Hi, quick update, I'm now able to get a recommendation for this on both parent and child tables. I'll Add more testing and push shortly.

postgres=# explain select max(unitsales) from measurement;
INFO:
** Plan with Original indexes **

                                                                     QUERY PLAN
-----------------------------------------------------------------------------------------------------------------------------------------------------
 Result  (cost=37.98..37.99 rows=1 width=0)
   InitPlan 1 (returns $0)
     ->  Limit  (cost=37.94..37.98 rows=1 width=4)
           ->  Merge Append  (cost=37.94..186.37 rows=3683 width=4)
                 Sort Key: measurement.unitsales DESC
                 ->  Sort  (cost=0.01..0.02 rows=1 width=4)
                       Sort Key: measurement.unitsales DESC
                       ->  Seq Scan on measurement  (cost=0.00..0.00 rows=1 width=4)
                             Filter: (unitsales IS NOT NULL)
                 ->  Index Only Scan Backward using idx_measurement_unitsales_y2006m02 on measurement_y2006m02  (cost=0.15..76.37 rows=1841 width=4)
                       Index Cond: (unitsales IS NOT NULL)
                 ->  Sort  (cost=37.71..42.31 rows=1841 width=4)
                       Sort Key: measurement_y2006m03.unitsales DESC
                       ->  Seq Scan on measurement_y2006m03  (cost=0.00..28.50 rows=1841 width=4)
                             Filter: (unitsales IS NOT NULL)

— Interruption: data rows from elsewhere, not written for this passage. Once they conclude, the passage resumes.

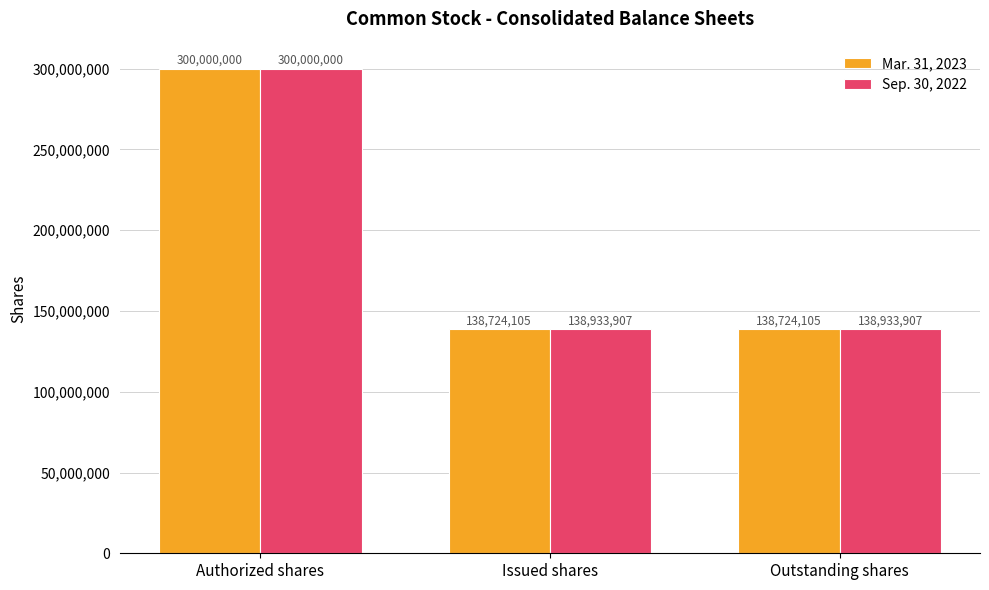

What is the sum of all Sep. 30, 2022 values?

577867814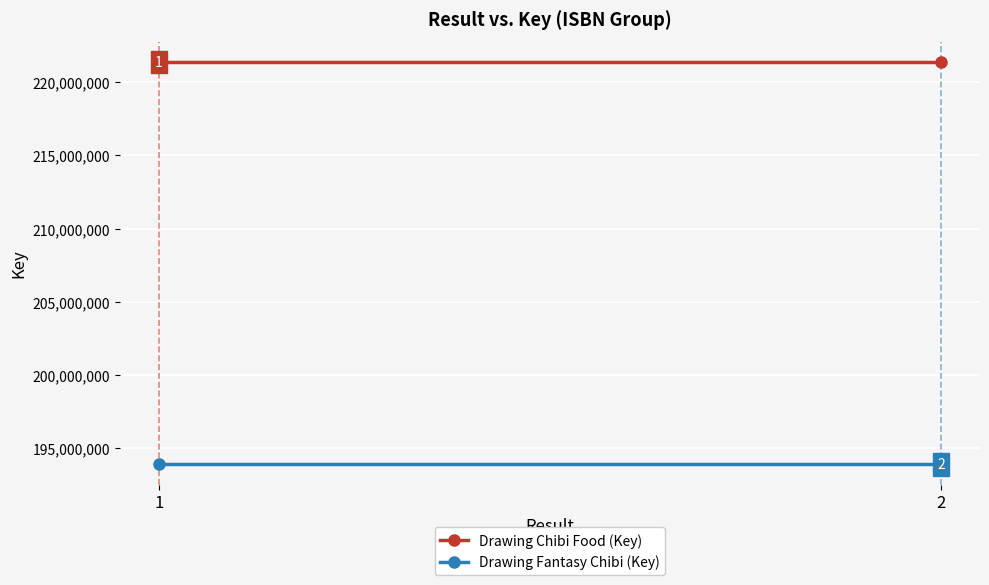

How many lines are shown in the chart?

2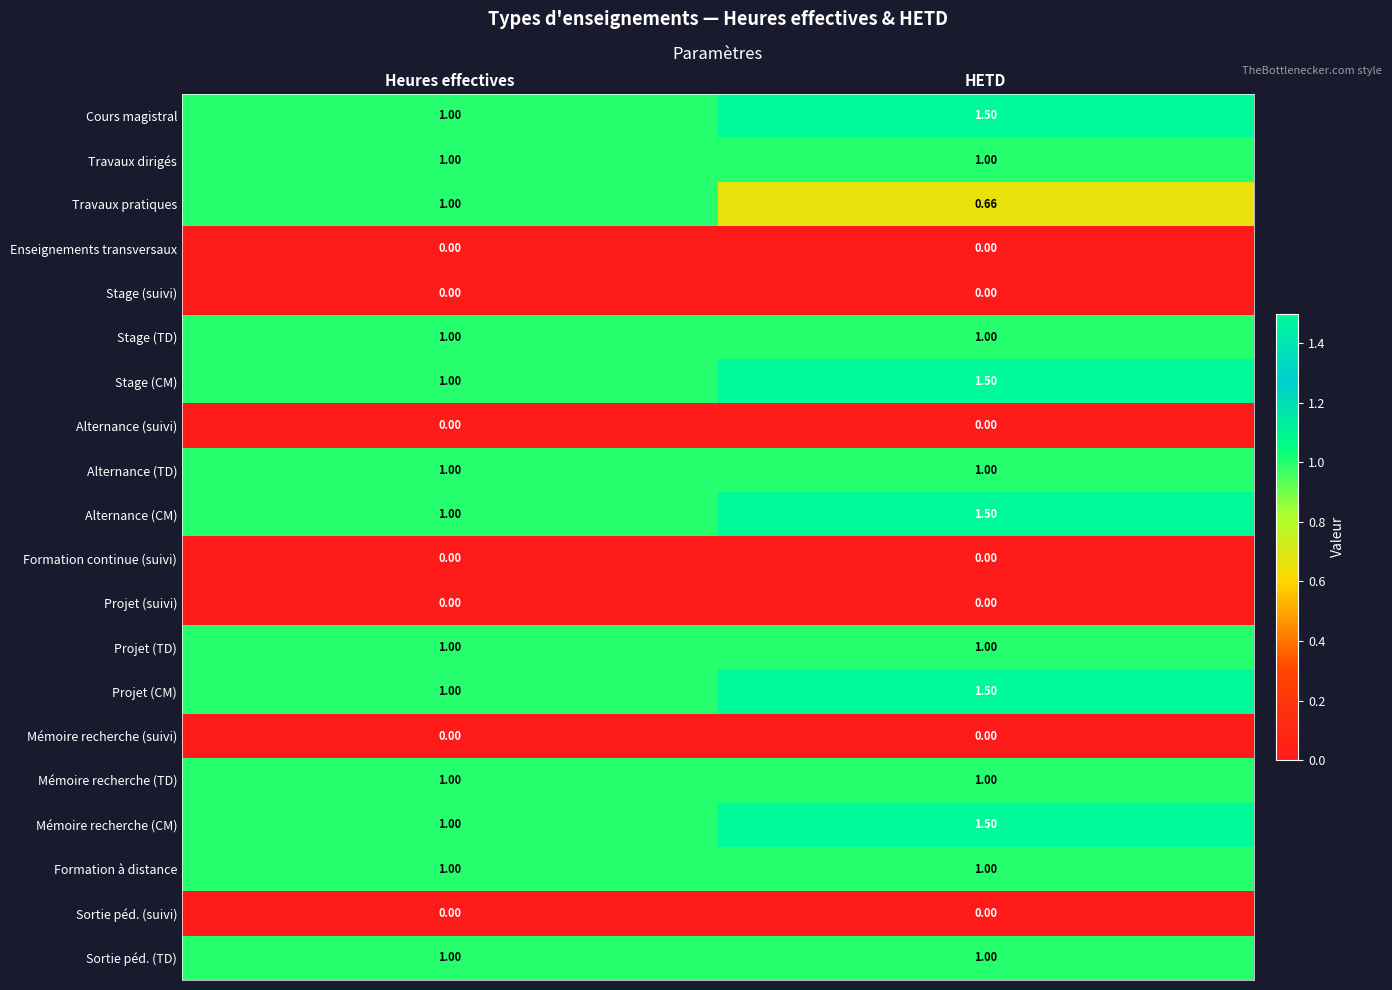

Which category has the lowest value in the Mémoire recherche (CM) series?

Heures effectives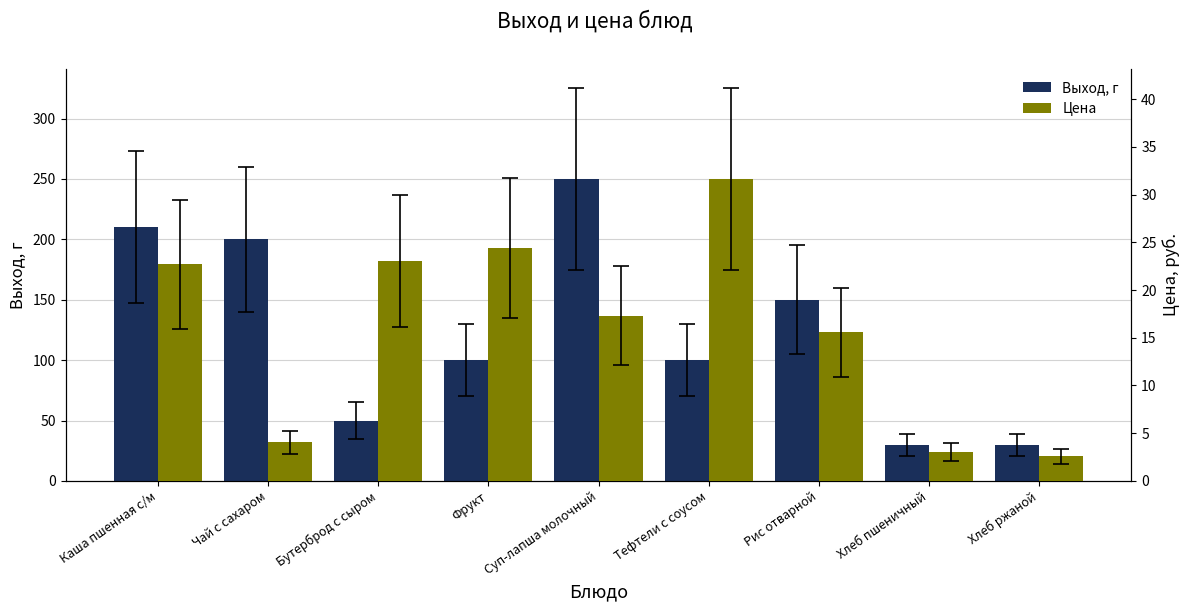

At which label does Цена first exceed 17?

Каша пшенная с/м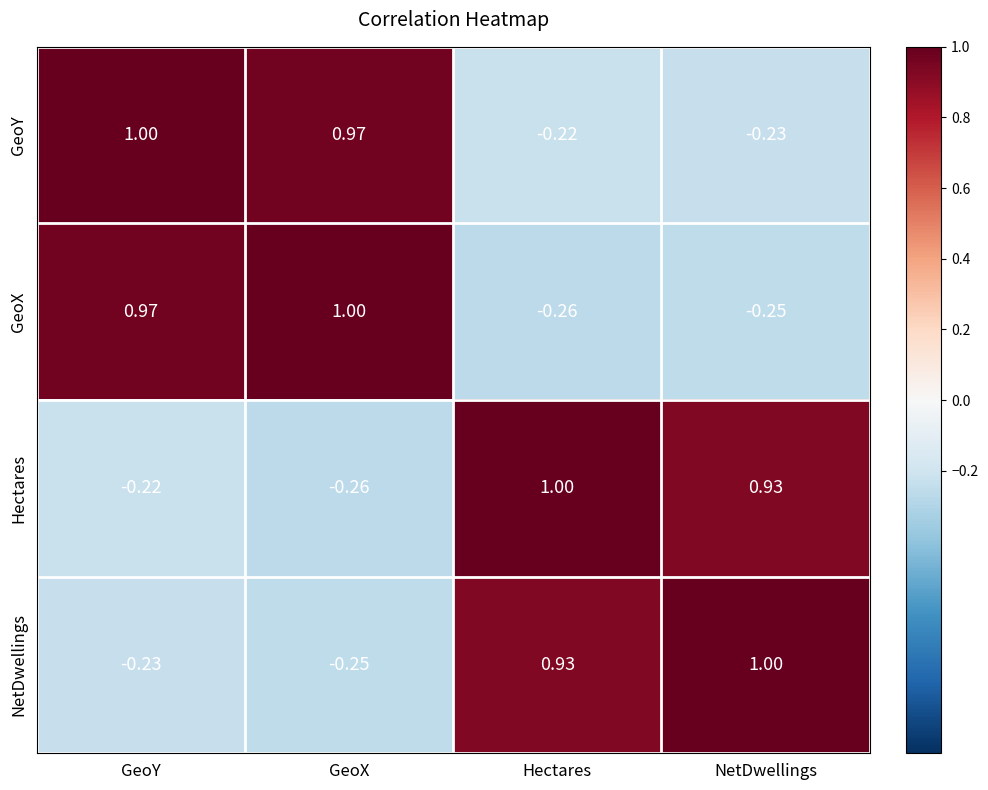

List the labels in order of NetDwellings value, smallest first.

GeoX, GeoY, Hectares, NetDwellings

 ** Plan with hypothetical indexes **
 read only, advice, index: create index on measurement(unitsales)
 read only, advice, index: create index on measurement_y2006m03(unitsales)
 Result  (cost=37.84..37.85 rows=1 width=0)
   InitPlan 1 (returns $0)
     ->  Limit  (cost=37.80..37.84 rows=1 width=4)
           ->  Merge Append  (cost=37.80..194.24 rows=3683 width=4)
                 Sort Key: measurement.unitsales DESC
                 ->  Index Only Scan Backward using <V-Index>:131216 on measurement  (cost=0.00..8.02 rows=1 width=4)
                       Index Cond: (unitsales IS NOT NULL)
                 ->  Sort  (cost=37.71..42.31 rows=1841 width=4)
                       Sort Key: measurement_y2006m02.unitsales DESC
                       ->  Seq Scan on measurement_y2006m02  (cost=0.00..28.50 rows=1841 width=4)
                             Filter: (unitsales IS NOT NULL)
                 ->  Index Only Scan Backward using <V-Index>:131217 on measurement_y2006m03  (cost=0.03..76.25 rows=1841 width=4)
                       Index Cond: (unitsales IS NOT NULL)
(32 rows)
cohenjo commented 9 years ago

Hi Jerry, I pushed a fix for this - I'd appreciate if you could comment if it resolved the issue for you as well.